Image of an elderly nursing home resident receiving help with feeding by a nursing assistant

Having sustained low wages is linked to faster memory decline, according to new findings from researchers at Columbia University Mailman School of Public Health.

Low-wage jobs have been associated with risk factors for cognitive decline, such as depression, obesity and high blood pressure, but the study is the first to make a direct connection between low wages and late-life cognitive functioning, said co-author Katrina Kezios, PhD, in the department of epidemiology.

The investigators used health data for more than 2,800 individuals born between 1936 and 1941 from the national Health and Retirement Study. A low wage was defined as an hourly wage less than two-thirds of the federal median wage for the corresponding year. 

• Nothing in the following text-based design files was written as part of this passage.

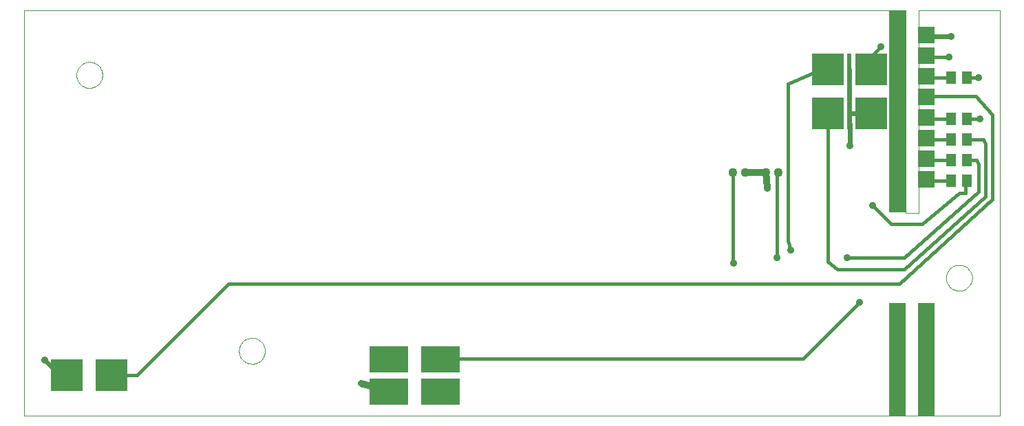
<source format=gtl>
G75*
G70*
%OFA0B0*%
%FSLAX24Y24*%
%IPPOS*%
%LPD*%
%AMOC8*
5,1,8,0,0,1.08239X$1,22.5*
%
%ADD10C,0.0000*%
%ADD11R,0.0787X0.5512*%
%ADD12R,0.0787X0.9843*%
%ADD13R,0.0787X0.0787*%
%ADD14R,0.1890X0.1299*%
%ADD15R,0.1575X0.1575*%
%ADD16R,0.0236X0.1575*%
%ADD17R,0.0512X0.0591*%
%ADD18C,0.0436*%
%ADD19C,0.0160*%
%ADD20C,0.0100*%
%ADD21C,0.0240*%
%ADD22C,0.0320*%
%ADD23C,0.0356*%
D10*
X000180Y000218D02*
X000180Y019903D01*
X042857Y019903D01*
X042857Y010060D01*
X043487Y010060D01*
X043487Y019903D01*
X047424Y019903D01*
X047424Y000218D01*
X000180Y000218D01*
X010574Y003367D02*
X010576Y003417D01*
X010582Y003467D01*
X010592Y003516D01*
X010606Y003564D01*
X010623Y003611D01*
X010644Y003656D01*
X010669Y003700D01*
X010697Y003741D01*
X010729Y003780D01*
X010763Y003817D01*
X010800Y003851D01*
X010840Y003881D01*
X010882Y003908D01*
X010926Y003932D01*
X010972Y003953D01*
X011019Y003969D01*
X011067Y003982D01*
X011117Y003991D01*
X011166Y003996D01*
X011217Y003997D01*
X011267Y003994D01*
X011316Y003987D01*
X011365Y003976D01*
X011413Y003961D01*
X011459Y003943D01*
X011504Y003921D01*
X011547Y003895D01*
X011588Y003866D01*
X011627Y003834D01*
X011663Y003799D01*
X011695Y003761D01*
X011725Y003721D01*
X011752Y003678D01*
X011775Y003634D01*
X011794Y003588D01*
X011810Y003540D01*
X011822Y003491D01*
X011830Y003442D01*
X011834Y003392D01*
X011834Y003342D01*
X011830Y003292D01*
X011822Y003243D01*
X011810Y003194D01*
X011794Y003146D01*
X011775Y003100D01*
X011752Y003056D01*
X011725Y003013D01*
X011695Y002973D01*
X011663Y002935D01*
X011627Y002900D01*
X011588Y002868D01*
X011547Y002839D01*
X011504Y002813D01*
X011459Y002791D01*
X011413Y002773D01*
X011365Y002758D01*
X011316Y002747D01*
X011267Y002740D01*
X011217Y002737D01*
X011166Y002738D01*
X011117Y002743D01*
X011067Y002752D01*
X011019Y002765D01*
X010972Y002781D01*
X010926Y002802D01*
X010882Y002826D01*
X010840Y002853D01*
X010800Y002883D01*
X010763Y002917D01*
X010729Y002954D01*
X010697Y002993D01*
X010669Y003034D01*
X010644Y003078D01*
X010623Y003123D01*
X010606Y003170D01*
X010592Y003218D01*
X010582Y003267D01*
X010576Y003317D01*
X010574Y003367D01*
X002700Y016753D02*
X002702Y016803D01*
X002708Y016853D01*
X002718Y016902D01*
X002732Y016950D01*
X002749Y016997D01*
X002770Y017042D01*
X002795Y017086D01*
X002823Y017127D01*
X002855Y017166D01*
X002889Y017203D01*
X002926Y017237D01*
X002966Y017267D01*
X003008Y017294D01*
X003052Y017318D01*
X003098Y017339D01*
X003145Y017355D01*
X003193Y017368D01*
X003243Y017377D01*
X003292Y017382D01*
X003343Y017383D01*
X003393Y017380D01*
X003442Y017373D01*
X003491Y017362D01*
X003539Y017347D01*
X003585Y017329D01*
X003630Y017307D01*
X003673Y017281D01*
X003714Y017252D01*
X003753Y017220D01*
X003789Y017185D01*
X003821Y017147D01*
X003851Y017107D01*
X003878Y017064D01*
X003901Y017020D01*
X003920Y016974D01*
X003936Y016926D01*
X003948Y016877D01*
X003956Y016828D01*
X003960Y016778D01*
X003960Y016728D01*
X003956Y016678D01*
X003948Y016629D01*
X003936Y016580D01*
X003920Y016532D01*
X003901Y016486D01*
X003878Y016442D01*
X003851Y016399D01*
X003821Y016359D01*
X003789Y016321D01*
X003753Y016286D01*
X003714Y016254D01*
X003673Y016225D01*
X003630Y016199D01*
X003585Y016177D01*
X003539Y016159D01*
X003491Y016144D01*
X003442Y016133D01*
X003393Y016126D01*
X003343Y016123D01*
X003292Y016124D01*
X003243Y016129D01*
X003193Y016138D01*
X003145Y016151D01*
X003098Y016167D01*
X003052Y016188D01*
X003008Y016212D01*
X002966Y016239D01*
X002926Y016269D01*
X002889Y016303D01*
X002855Y016340D01*
X002823Y016379D01*
X002795Y016420D01*
X002770Y016464D01*
X002749Y016509D01*
X002732Y016556D01*
X002718Y016604D01*
X002708Y016653D01*
X002702Y016703D01*
X002700Y016753D01*
X044826Y006910D02*
X044828Y006960D01*
X044834Y007010D01*
X044844Y007059D01*
X044858Y007107D01*
X044875Y007154D01*
X044896Y007199D01*
X044921Y007243D01*
X044949Y007284D01*
X044981Y007323D01*
X045015Y007360D01*
X045052Y007394D01*
X045092Y007424D01*
X045134Y007451D01*
X045178Y007475D01*
X045224Y007496D01*
X045271Y007512D01*
X045319Y007525D01*
X045369Y007534D01*
X045418Y007539D01*
X045469Y007540D01*
X045519Y007537D01*
X045568Y007530D01*
X045617Y007519D01*
X045665Y007504D01*
X045711Y007486D01*
X045756Y007464D01*
X045799Y007438D01*
X045840Y007409D01*
X045879Y007377D01*
X045915Y007342D01*
X045947Y007304D01*
X045977Y007264D01*
X046004Y007221D01*
X046027Y007177D01*
X046046Y007131D01*
X046062Y007083D01*
X046074Y007034D01*
X046082Y006985D01*
X046086Y006935D01*
X046086Y006885D01*
X046082Y006835D01*
X046074Y006786D01*
X046062Y006737D01*
X046046Y006689D01*
X046027Y006643D01*
X046004Y006599D01*
X045977Y006556D01*
X045947Y006516D01*
X045915Y006478D01*
X045879Y006443D01*
X045840Y006411D01*
X045799Y006382D01*
X045756Y006356D01*
X045711Y006334D01*
X045665Y006316D01*
X045617Y006301D01*
X045568Y006290D01*
X045519Y006283D01*
X045469Y006280D01*
X045418Y006281D01*
X045369Y006286D01*
X045319Y006295D01*
X045271Y006308D01*
X045224Y006324D01*
X045178Y006345D01*
X045134Y006369D01*
X045092Y006396D01*
X045052Y006426D01*
X045015Y006460D01*
X044981Y006497D01*
X044949Y006536D01*
X044921Y006577D01*
X044896Y006621D01*
X044875Y006666D01*
X044858Y006713D01*
X044844Y006761D01*
X044834Y006810D01*
X044828Y006860D01*
X044826Y006910D01*
D11*
X043881Y002973D03*
X042463Y002973D03*
D12*
X042463Y014981D03*
D13*
X043881Y014678D03*
X043881Y013678D03*
X043881Y012678D03*
X043881Y011678D03*
X043881Y015678D03*
X043881Y016678D03*
X043881Y017678D03*
X043881Y018678D03*
D14*
X020318Y002973D03*
X017837Y002973D03*
X017837Y001399D03*
X020318Y001399D03*
D15*
X004412Y002186D03*
X002247Y002186D03*
X039097Y014903D03*
X041184Y014903D03*
X041184Y017029D03*
X039097Y017029D03*
D16*
X040141Y017029D03*
X040141Y014903D03*
D17*
X045080Y014618D03*
X045828Y014618D03*
X045828Y013618D03*
X045080Y013618D03*
X045080Y012618D03*
X045828Y012618D03*
X045828Y011618D03*
X045080Y011618D03*
X045080Y016618D03*
X045828Y016618D03*
D18*
X036693Y012029D03*
X036113Y012029D03*
X035113Y012029D03*
X034513Y012029D03*
D19*
X034513Y007697D01*
X036634Y007878D02*
X036634Y011970D01*
X041254Y010418D02*
X042154Y009518D01*
X043654Y009518D01*
X045454Y011018D01*
X045754Y011018D01*
X045754Y011600D01*
X045080Y011618D02*
X043887Y011618D01*
X043881Y011678D01*
X043889Y012616D02*
X045080Y012618D01*
X045828Y012618D02*
X046306Y012616D01*
X046414Y012408D01*
X046414Y011088D01*
X046404Y011088D01*
X042804Y007888D01*
X040044Y007888D01*
X039554Y007328D02*
X039107Y007675D01*
X039097Y014903D01*
X038765Y017029D02*
X037154Y016318D01*
X037154Y008728D01*
X037314Y008268D01*
X039554Y007328D02*
X042814Y007328D01*
X046734Y010848D01*
X046734Y013418D01*
X046632Y013619D01*
X045828Y013618D01*
X045080Y013618D02*
X043986Y013619D01*
X043886Y014619D02*
X045080Y014618D01*
X045767Y014618D02*
X046464Y014618D01*
X047054Y014818D02*
X046254Y015718D01*
X043870Y015718D01*
X043924Y016629D02*
X045080Y016618D01*
X045828Y016618D02*
X046317Y016621D01*
X046384Y016628D01*
X044964Y017628D02*
X044064Y017629D01*
X041654Y018118D02*
X041154Y017618D01*
X041154Y017196D01*
X041184Y017029D01*
X047054Y014818D02*
X047054Y010718D01*
X042554Y006618D01*
X010054Y006618D01*
X005623Y002186D01*
X004412Y002186D01*
X020318Y002973D02*
X020509Y002998D01*
X037894Y002998D01*
X040624Y005728D01*
D20*
X034534Y007618D02*
X034513Y007697D01*
X036634Y011970D02*
X036693Y012029D01*
X043881Y012678D02*
X043889Y012616D01*
X043986Y013619D02*
X043881Y013678D01*
X043886Y014619D02*
X043881Y014678D01*
X045767Y014618D02*
X045828Y014618D01*
X043881Y015678D02*
X043870Y015718D01*
X043924Y016629D02*
X043881Y016678D01*
X044064Y017629D02*
X043881Y017678D01*
X041184Y017029D02*
X040743Y017029D01*
X039097Y017029D02*
X038765Y017029D01*
X045754Y011600D02*
X045828Y011618D01*
D21*
X040159Y013328D02*
X040174Y013398D01*
X040150Y014040D01*
X040141Y014903D01*
X040141Y017029D01*
X043743Y018629D02*
X045054Y018618D01*
X043881Y018678D02*
X043743Y018629D01*
X041184Y014903D02*
X040141Y014903D01*
X002247Y002186D02*
X001886Y002186D01*
X001154Y002918D01*
D22*
X016499Y001777D02*
X016563Y001745D01*
X016499Y001777D02*
X017837Y001399D01*
X036154Y011268D02*
X036134Y011647D01*
X036113Y012029D01*
X035113Y012029D01*
D23*
X036154Y011268D03*
X040159Y013328D03*
X046464Y014618D03*
X046384Y016628D03*
X044964Y017628D03*
X045054Y018618D03*
X041654Y018118D03*
X041254Y010418D03*
X037314Y008268D03*
X036634Y007878D03*
X034534Y007618D03*
X040044Y007888D03*
X040624Y005728D03*
X016563Y001745D03*
X001154Y002918D03*
M02*

</source>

Participants were categorized by their earnings between 1992 and 2004, either never earned low wages, intermittently earned low wages, or always earned low wages. The researchers then examined the relationship between wages and memory decline from 2004 to 2016.

The aging brain 

When compared with workers who never earned low wages, memory declined significantly faster among the low-wage earners. This amounted to about one excess year of cognitive aging per 10-year period. 

With the federal minimum wage at $7.25 per hour since 2009, social policies aimed at improving the financial well-being of low-wage workers may be especially beneficial for cognitive health, said senior author Adina Zeki Al Hazzouri, PhD. 

The researchers encourage future work to determine how an increase in the federal minimum hourly wage might affect the number of dementia cases and excess years of cognitive aging.

Full findings were presented this week at the 2022 Alzheimer’s Association International Conference, and will be published in the American Journal of Epidemiology.